[[ Source material open ]]
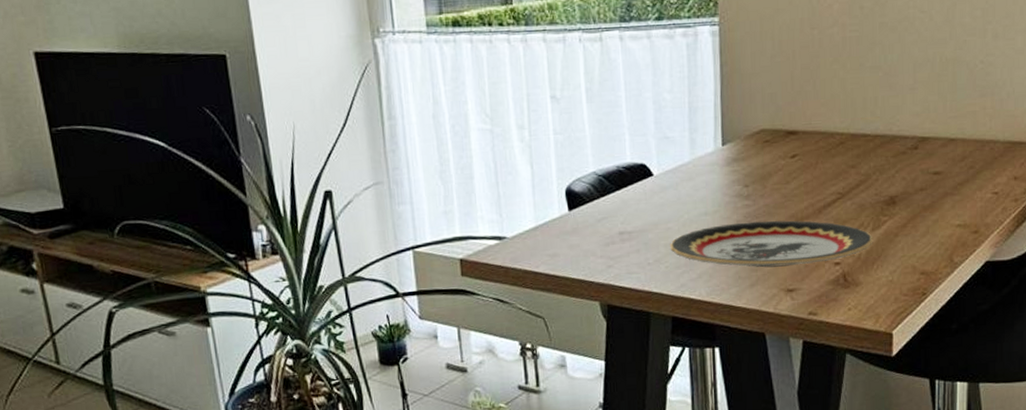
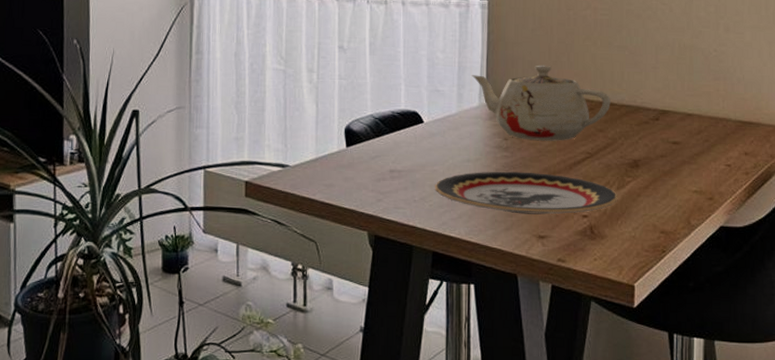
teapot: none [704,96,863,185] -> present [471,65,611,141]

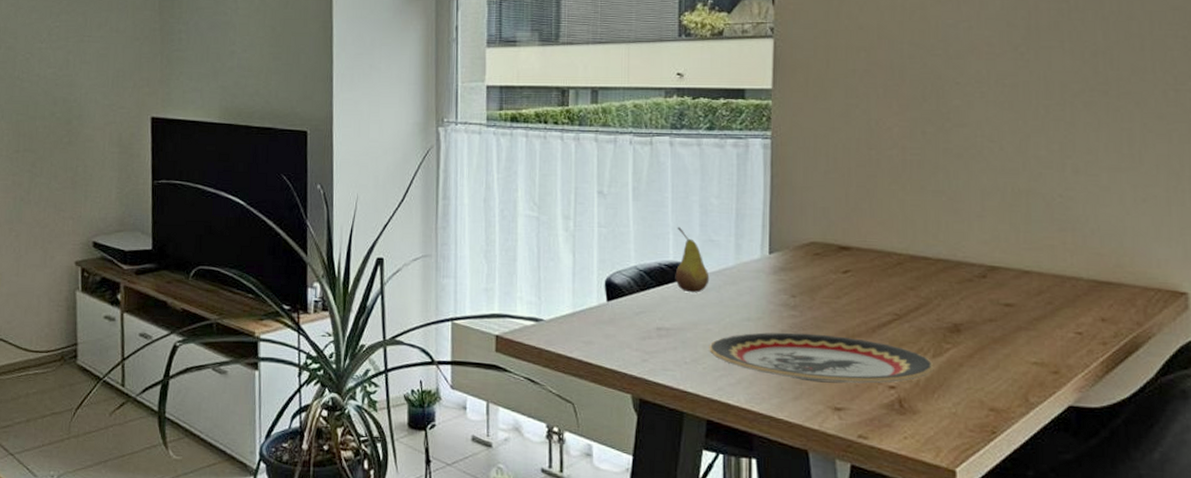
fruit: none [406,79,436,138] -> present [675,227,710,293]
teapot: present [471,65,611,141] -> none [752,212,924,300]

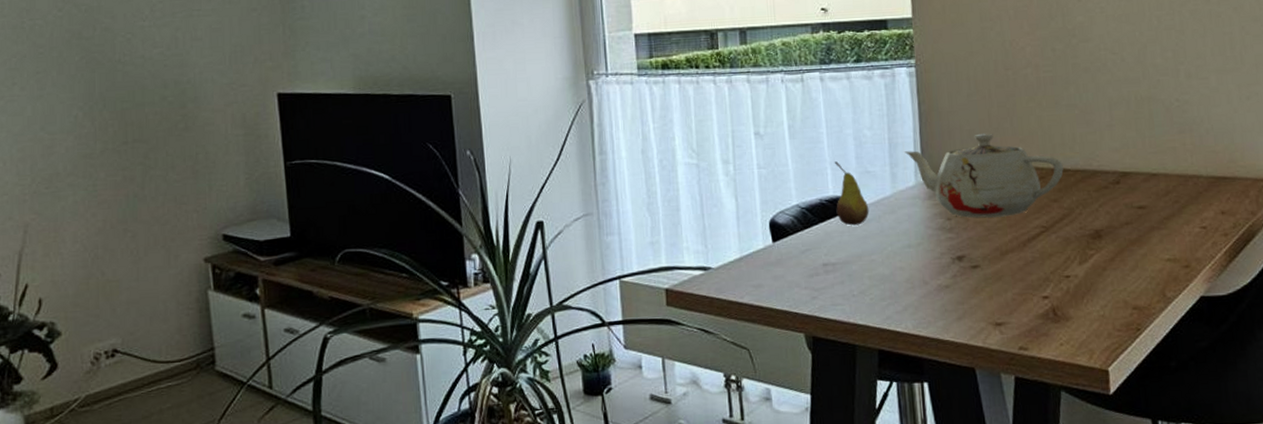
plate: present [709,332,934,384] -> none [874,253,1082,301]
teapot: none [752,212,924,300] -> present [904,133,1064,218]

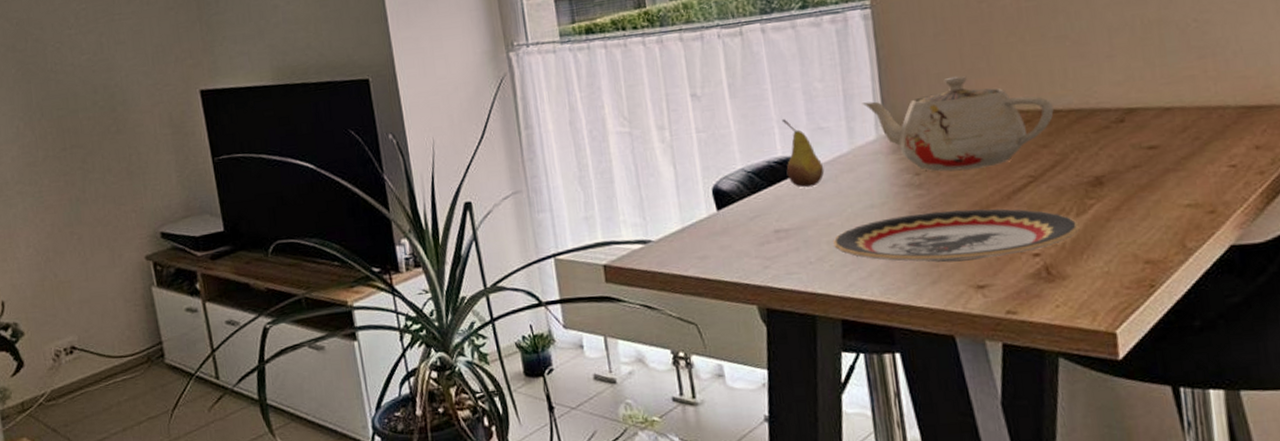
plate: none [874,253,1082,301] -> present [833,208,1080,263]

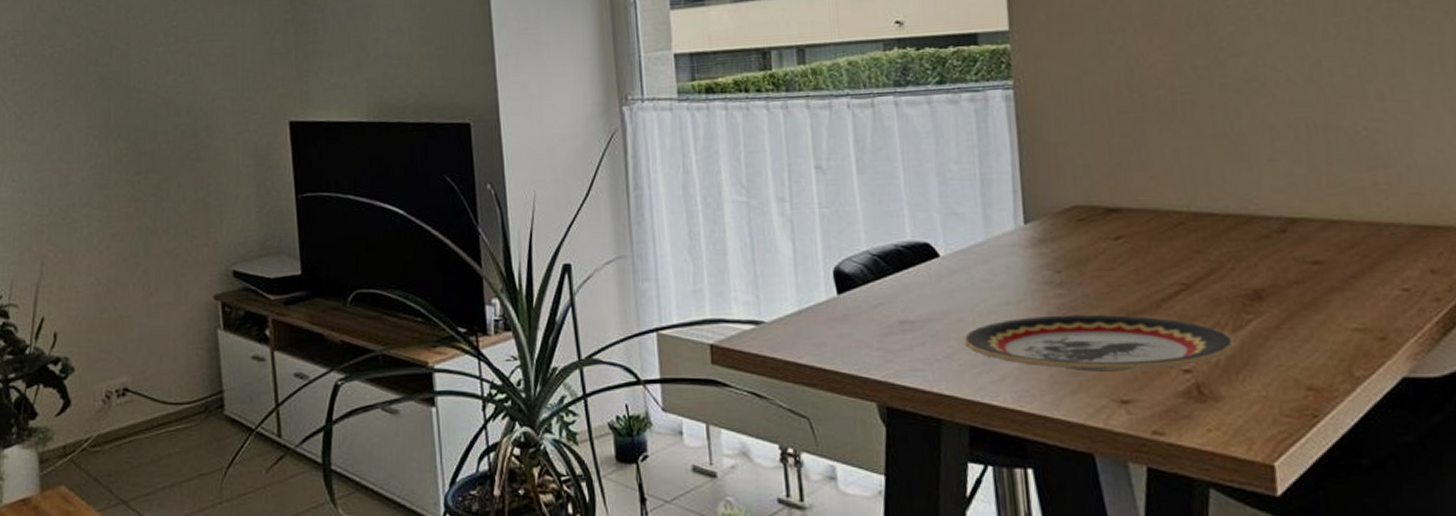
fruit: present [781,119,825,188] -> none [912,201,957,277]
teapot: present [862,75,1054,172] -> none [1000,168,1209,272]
[[ Source material closed ]]
### Exercise directions
Among the entries above, find the line with "teapot: present [471,65,611,141]" and repeat exactly from there through the line with "fruit: present [781,119,825,188]", leaving out the pictures.

### Exercise solution
teapot: present [471,65,611,141] -> none [752,212,924,300]

plate: present [709,332,934,384] -> none [874,253,1082,301]
teapot: none [752,212,924,300] -> present [904,133,1064,218]

plate: none [874,253,1082,301] -> present [833,208,1080,263]

fruit: present [781,119,825,188] -> none [912,201,957,277]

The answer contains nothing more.